誤解を恐れずに言えば、北朝鮮による日本人拉致問題は東日本大震災の復興に匹敵するか、それ以上のテーマだと思っている。死者・行方不明者だけで2万人を超える被災地の復興や被災者への生活支援が、5年10年単位の年数を要する問題で、拉致問題と同列に論じられないのは当然、理解している。

 それでも100人は超すといわれる日本人が強引に国外へ連れ去られ、いまなお監禁生活を続けている拉致問題は、一刻の猶予も許さない喫緊の課題だと断言したい。例えて言うと、犯人が多数の人質と立てこもった誘拐監禁事件を想像してもらえば分かりやすい。

 現場は連日、24時間体制で中継され、国民注視のもと捜査当局は犯人に人質を解放するよう必死に説得を試みるはずだ。拉致問題は犯人が北朝鮮という国家そのもの、被害者の所在が国交のない秘密国家で情報が断片的にしかないというだけの話だ。

 政権与党の民主党には、この拉致問題となると右往左往を繰り返す議員が最低2人はいる。中国・長春で北朝鮮の宋日昊・朝日国交正常化交渉担当大使と極秘会談をした中井洽(ひろし)元拉致問題担当相と、新たな献金問題が発覚した菅直人首相だ。
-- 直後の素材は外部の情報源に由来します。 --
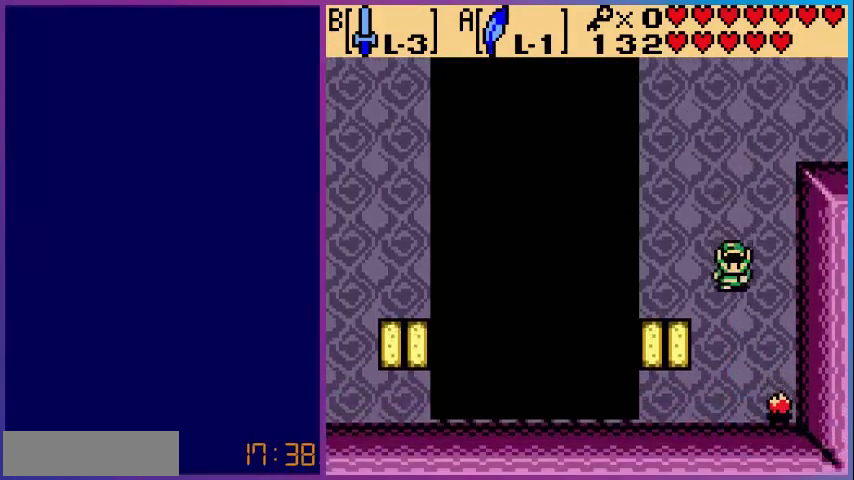
{"buttons": ["DPAD_DOWN", "DPAD_RIGHT"], "events": [[240, "DPAD_RIGHT", "down"]]}
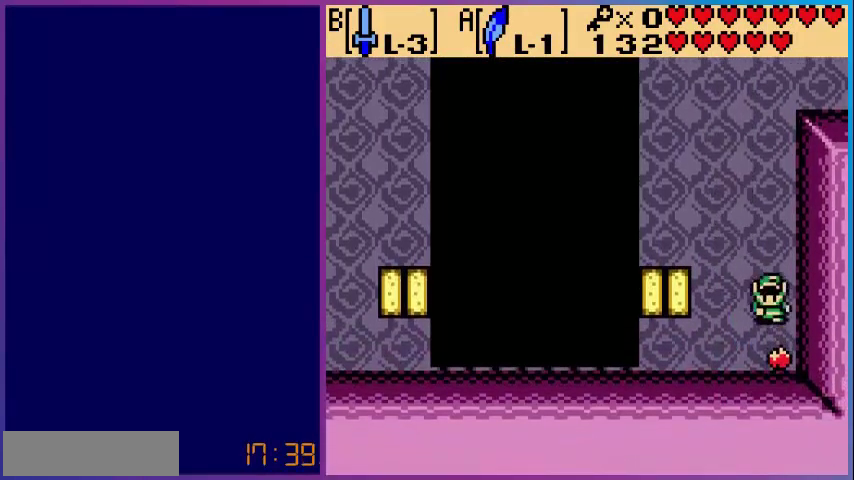
{"buttons": ["DPAD_LEFT"], "events": [[40, "DPAD_RIGHT", "up"], [280, "DPAD_LEFT", "down"], [320, "DPAD_DOWN", "up"]]}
 中井氏は昨年の今ごろ、訪日させた北朝鮮の元工作員女性をVIP待遇し、遊覧飛行に「ご招待」したパフォーマンスが記憶に新しい。

 首相は自身の資金管理団体が、拉致容疑者の家族が関係する団体に多額の献金をした問題が明らかになった。21日の参院予算委では、その献金問題について横田めぐみさんの母、早紀江さんが「政府を信じてよいのか。吐き気がするほど具合が悪くなった」と述べたことが紹介されると、それまでの強気の答弁が一転、「大変申し訳ない」と謝罪した。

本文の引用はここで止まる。